• [Supplied text]
--- START ---

Editor’s Note: It’s now been 50 years since Parnelli Jones piloted his Mustang Boss 302 race car to the 1970 Trans-Am season series championship for Ford Motor Company. To mark this historic victory, we’re retracing the 1970 Trans-Am season race-by-race though the following excerpt from the hardcover book, Boss Mustang: 50 Years (1st Edition – Motorbooks, 2019). It is reprinted here with permission from author Donald Farr. For the whole story, we invite you to read the entire chapter on the Trans-Am Championship Mission in the book, which includes details on the new-for-1970 Competition, Rules Changes and Testing before the “End of Everything” came for corporate involvement in motorsports competition on November 20, 1970.

--- END ---

• [Data section]
--- START ---

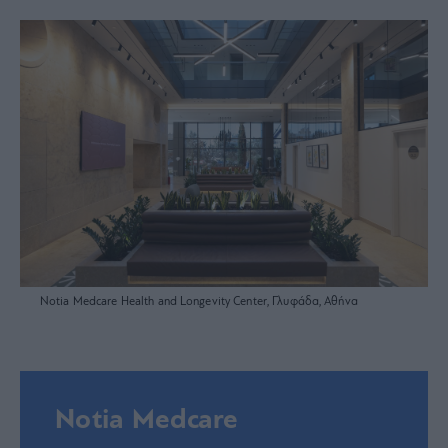
Notia Medcare Ηealth and Longevity Center, Γλυφάδα, Αθήνα
Notia Medcare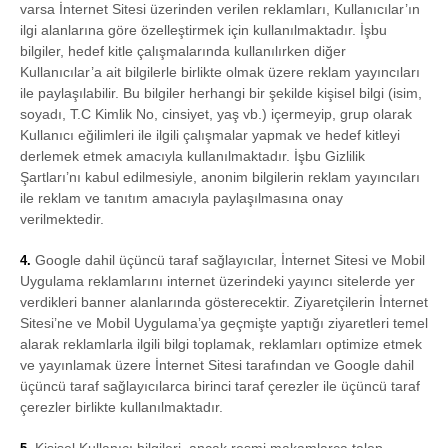
varsa İnternet Sitesi üzerinden verilen reklamları, Kullanıcılar’ın
ilgi alanlarına göre özelleştirmek için kullanılmaktadır. İşbu
bilgiler, hedef kitle çalışmalarında kullanılırken diğer
Kullanıcılar’a ait bilgilerle birlikte olmak üzere reklam yayıncıları
ile paylaşılabilir. Bu bilgiler herhangi bir şekilde kişisel bilgi (isim,
soyadı, T.C Kimlik No, cinsiyet, yaş vb.) içermeyip, grup olarak
Kullanıcı eğilimleri ile ilgili çalışmalar yapmak ve hedef kitleyi
derlemek etmek amacıyla kullanılmaktadır. İşbu Gizlilik
Şartları’nı kabul edilmesiyle, anonim bilgilerin reklam yayıncıları
ile reklam ve tanıtım amacıyla paylaşılmasına onay
verilmektedir.
Google dahil üçüncü taraf sağlayıcılar, İnternet Sitesi ve Mobil
4.
Uygulama reklamlarını internet üzerindeki yayıncı sitelerde yer
verdikleri banner alanlarında gösterecektir. Ziyaretçilerin İnternet
Sitesi’ne ve Mobil Uygulama’ya geçmişte yaptığı ziyaretleri temel
alarak reklamlarla ilgili bilgi toplamak, reklamları optimize etmek
ve yayınlamak üzere İnternet Sitesi tarafından ve Google dahil
üçüncü taraf sağlayıcılarca birinci taraf çerezler ile üçüncü taraf
çerezler birlikte kullanılmaktadır.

--- END ---

• [Work request 1]
Using the editor's note on the 1970 Trans-Am season, answer these questions:
(a) Which car did Parnelli Jones drive to the 1970 Trans-Am season series championship?
(b) Who wrote the book that the excerpt comes from?
(c) On what date did the "End of Everything" come for corporate involvement in motorsports competition?
• [Work request 2] Pick up the editor's note on the 1970 Trans-Am season after its final sentence and keep writing.
The entries come from a different source than the editor's note on the 1970 Trans-Am season.

• [Written response 1]
(a) His Mustang Boss 302 race car.
(b) Donald Farr.
(c) November 20, 1970.

• [Written response 2]
Off and Racing
April 19, 1970: Laguna Seca Trans-Am, Monterey, California
The tone for the 1970 Trans-Am was set at Saturday's tech inspection before Sunday's Laguna Seca Trans-Am. Friday's Inspection had progressed smoothly, with Jim Hall's Camaro and Mark Donohue's Javelin approved with minor changes, but on Saturday morning the Inspection crew, led by new SCCA technical inspector John Timanus, found numerous infractions. First in line were three Bud Moore Boss 302s, two numbered 15 and one numbered 16. Follmer's number 16 car rolled into the inspection area first and was cited for too-short windshield retaining strips and brake ducts from the headlight openings. Ford Trans-Am coordinator Fran Hernandez made a plea for the brake scoops on the grounds of driver safely. Timanus temporarily cleared the scoops and sent the Mustang to the scales, where it weighed 3,195 pounds -- 5 pounds underweight. But Moore threw open the hood. "Look, no air cleaner!" he exclaimed. "That weighs at least five pounds!" Timanus agreed and okayed Follmer's Mustang.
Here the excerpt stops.